Given exercise 1 »
Rewrite the listing from its first line to the line with "road: (288, 449)", renaming "image" to "scene" and changing nothing else.

Excerpt provided »
-.-.-

In the early part of the sixth century when St. Benedict wrote his Rule and gathered disciples into small communities called monasteries, parents brought their sons as "oblates," or gifts of God to the monks. The boy oblates lived the monastic life in much the same fashion as their elders, and many became full-fledged monks as adults. They received an exceptional education in the monastic school, which was one of the few ways one could get a formal education. Professor Patricia Quinn described this educational program in her book Better than the Sons of Kings.
In addition to the boy oblates, others also lived near the Benedictine monasteries. These were generally older men who did not wish to be monks, yet had a desire to be connected in some way with the community life. They were also called oblates.

-.-.-

Data for the task »
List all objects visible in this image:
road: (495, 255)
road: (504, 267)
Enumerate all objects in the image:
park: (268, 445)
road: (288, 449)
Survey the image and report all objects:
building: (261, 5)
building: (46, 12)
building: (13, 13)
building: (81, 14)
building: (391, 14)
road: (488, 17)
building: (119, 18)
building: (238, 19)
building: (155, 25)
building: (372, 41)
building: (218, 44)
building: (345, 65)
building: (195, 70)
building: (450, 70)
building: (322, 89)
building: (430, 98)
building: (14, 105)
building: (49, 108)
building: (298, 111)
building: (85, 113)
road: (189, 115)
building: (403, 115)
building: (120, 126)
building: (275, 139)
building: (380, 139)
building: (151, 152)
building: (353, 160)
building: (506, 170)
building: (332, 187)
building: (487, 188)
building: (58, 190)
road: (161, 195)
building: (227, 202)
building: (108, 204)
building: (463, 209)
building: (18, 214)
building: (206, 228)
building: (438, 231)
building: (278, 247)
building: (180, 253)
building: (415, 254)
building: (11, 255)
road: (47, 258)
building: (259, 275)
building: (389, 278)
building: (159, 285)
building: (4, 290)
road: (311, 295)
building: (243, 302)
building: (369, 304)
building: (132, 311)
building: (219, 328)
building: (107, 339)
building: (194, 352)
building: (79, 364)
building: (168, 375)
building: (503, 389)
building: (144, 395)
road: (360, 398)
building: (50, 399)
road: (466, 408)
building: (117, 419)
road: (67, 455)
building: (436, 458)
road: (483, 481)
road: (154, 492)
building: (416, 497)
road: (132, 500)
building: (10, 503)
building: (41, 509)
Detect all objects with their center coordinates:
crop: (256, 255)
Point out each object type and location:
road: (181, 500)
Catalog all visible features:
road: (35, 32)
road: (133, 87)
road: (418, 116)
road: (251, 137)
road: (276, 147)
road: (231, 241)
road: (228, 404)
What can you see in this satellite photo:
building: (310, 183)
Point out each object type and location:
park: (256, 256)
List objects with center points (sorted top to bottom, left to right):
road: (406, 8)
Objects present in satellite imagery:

-.-.-

Given exercise 2 »
Transcribe the passage on Benedictine oblates from "In addition to" to "also called oblates." word for word.

Task answer 1 »
List all objects visible in this scene:
road: (495, 255)
road: (504, 267)
Enumerate all objects in the scene:
park: (268, 445)
road: (288, 449)

Task answer 2 »
In addition to the boy oblates, others also lived near the Benedictine monasteries. These were generally older men who did not wish to be monks, yet had a desire to be connected in some way with the community life. They were also called oblates.